I constantly marvel at the brilliance of the songwriting collaboration between John Lennon and Paul McCartney. I don't know if they ever wrote a bad song. It boggles the mind. I mean, everyone knows this, but it still blows me away every time I think about it. Why did they ever break up?
So it was with great interest that I read a nice feature in the LA Times about Paul's new album, "Memory Almost Full," which he is releasing through Hear Music, the Starbuck's label. The following passage, about "the days when it was easy to bend over a guitar with Lennon on the other rumpled bed and work magic on cue":
"We were writing 'She Loves You' because we'd been told by our manager
that we needed a single. And we were just, 'OK.' It was great. We just
responded well to direction. They'd say, 'You're going into studio
next week, so you'll need to write the album.' And we'd go, 'OK.' Ha!
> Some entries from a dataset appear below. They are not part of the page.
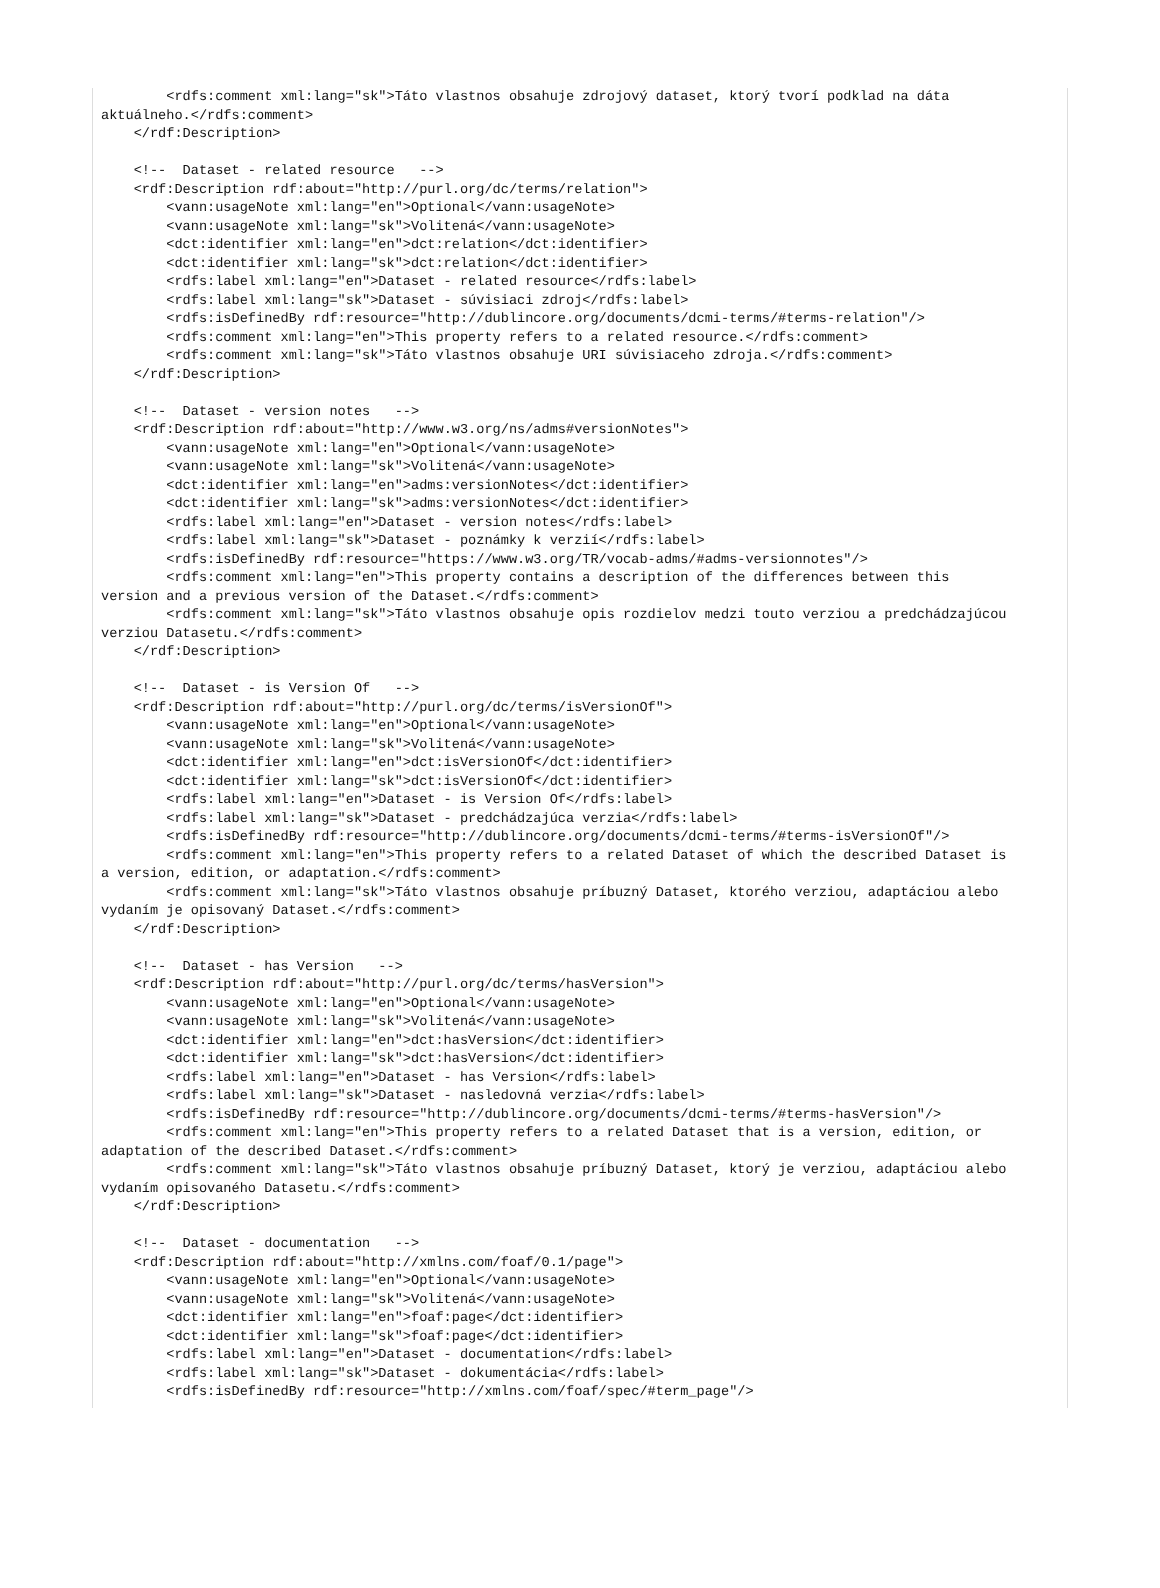<rdfs:comment xml:lang="sk">Táto vlastnos obsahuje zdrojový dataset, ktorý tvorí podklad na dáta
aktuálneho.</rdfs:comment>
    </rdf:Description>

    <!--  Dataset - related resource   -->
    <rdf:Description rdf:about="http://purl.org/dc/terms/relation">
        <vann:usageNote xml:lang="en">Optional</vann:usageNote>
        <vann:usageNote xml:lang="sk">Volitená</vann:usageNote>
        <dct:identifier xml:lang="en">dct:relation</dct:identifier>
        <dct:identifier xml:lang="sk">dct:relation</dct:identifier>
        <rdfs:label xml:lang="en">Dataset - related resource</rdfs:label>
        <rdfs:label xml:lang="sk">Dataset - súvisiaci zdroj</rdfs:label>
        <rdfs:isDefinedBy rdf:resource="http://dublincore.org/documents/dcmi-terms/#terms-relation"/>
        <rdfs:comment xml:lang="en">This property refers to a related resource.</rdfs:comment>
        <rdfs:comment xml:lang="sk">Táto vlastnos obsahuje URI súvisiaceho zdroja.</rdfs:comment>
    </rdf:Description>

    <!--  Dataset - version notes   -->
    <rdf:Description rdf:about="http://www.w3.org/ns/adms#versionNotes">
        <vann:usageNote xml:lang="en">Optional</vann:usageNote>
        <vann:usageNote xml:lang="sk">Volitená</vann:usageNote>
        <dct:identifier xml:lang="en">adms:versionNotes</dct:identifier>
        <dct:identifier xml:lang="sk">adms:versionNotes</dct:identifier>
        <rdfs:label xml:lang="en">Dataset - version notes</rdfs:label>
        <rdfs:label xml:lang="sk">Dataset - poznámky k verzií</rdfs:label>
        <rdfs:isDefinedBy rdf:resource="https://www.w3.org/TR/vocab-adms/#adms-versionnotes"/>
        <rdfs:comment xml:lang="en">This property contains a description of the differences between this
version and a previous version of the Dataset.</rdfs:comment>
        <rdfs:comment xml:lang="sk">Táto vlastnos obsahuje opis rozdielov medzi touto verziou a predchádzajúcou
verziou Datasetu.</rdfs:comment>
    </rdf:Description>

    <!--  Dataset - is Version Of   -->
    <rdf:Description rdf:about="http://purl.org/dc/terms/isVersionOf">
        <vann:usageNote xml:lang="en">Optional</vann:usageNote>
        <vann:usageNote xml:lang="sk">Volitená</vann:usageNote>
        <dct:identifier xml:lang="en">dct:isVersionOf</dct:identifier>
        <dct:identifier xml:lang="sk">dct:isVersionOf</dct:identifier>
        <rdfs:label xml:lang="en">Dataset - is Version Of</rdfs:label>
        <rdfs:label xml:lang="sk">Dataset - predchádzajúca verzia</rdfs:label>
        <rdfs:isDefinedBy rdf:resource="http://dublincore.org/documents/dcmi-terms/#terms-isVersionOf"/>
        <rdfs:comment xml:lang="en">This property refers to a related Dataset of which the described Dataset is
a version, edition, or adaptation.</rdfs:comment>
        <rdfs:comment xml:lang="sk">Táto vlastnos obsahuje príbuzný Dataset, ktorého verziou, adaptáciou alebo
vydaním je opisovaný Dataset.</rdfs:comment>
    </rdf:Description>

    <!--  Dataset - has Version   -->
    <rdf:Description rdf:about="http://purl.org/dc/terms/hasVersion">
        <vann:usageNote xml:lang="en">Optional</vann:usageNote>
        <vann:usageNote xml:lang="sk">Volitená</vann:usageNote>
        <dct:identifier xml:lang="en">dct:hasVersion</dct:identifier>
        <dct:identifier xml:lang="sk">dct:hasVersion</dct:identifier>
        <rdfs:label xml:lang="en">Dataset - has Version</rdfs:label>
        <rdfs:label xml:lang="sk">Dataset - nasledovná verzia</rdfs:label>
        <rdfs:isDefinedBy rdf:resource="http://dublincore.org/documents/dcmi-terms/#terms-hasVersion"/>
        <rdfs:comment xml:lang="en">This property refers to a related Dataset that is a version, edition, or
adaptation of the described Dataset.</rdfs:comment>
        <rdfs:comment xml:lang="sk">Táto vlastnos obsahuje príbuzný Dataset, ktorý je verziou, adaptáciou alebo
vydaním opisovaného Datasetu.</rdfs:comment>
    </rdf:Description>

    <!--  Dataset - documentation   -->
    <rdf:Description rdf:about="http://xmlns.com/foaf/0.1/page">
        <vann:usageNote xml:lang="en">Optional</vann:usageNote>
        <vann:usageNote xml:lang="sk">Volitená</vann:usageNote>
        <dct:identifier xml:lang="en">foaf:page</dct:identifier>
        <dct:identifier xml:lang="sk">foaf:page</dct:identifier>
        <rdfs:label xml:lang="en">Dataset - documentation</rdfs:label>
        <rdfs:label xml:lang="sk">Dataset - dokumentácia</rdfs:label>
        <rdfs:isDefinedBy rdf:resource="http://xmlns.com/foaf/spec/#term_page"/>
Never once do I remember us going, 'A whole album in a week?' Which,
you know, we should've thought.
"But we go, 'Yeah, great, OK.' We were just so innocent and
enthusiastic. So yeah, that's what we did all the time. We wrote just
under 300 songs, and that was done in about 300 sessions. We never had
a dry session."
How could that be?
"Because we were bloody brilliant. Pure genius, that's all. 'We were
very good,' he said modestly,' " and he smiles for his failure to
conjure up the requisite humility. "The good thing is, now you can say
that. People used to say, 'Don't you think you're a bit conceited?'
And I'd say, 'I know what you mean, you could say it's conceited, but
I really do know we're good. I can feel it every time we write a
song.' Because John and I were very good collaborators. We really
helped each other massively and admired each other greatly."
He thinks for a moment. "It was a joy," he says.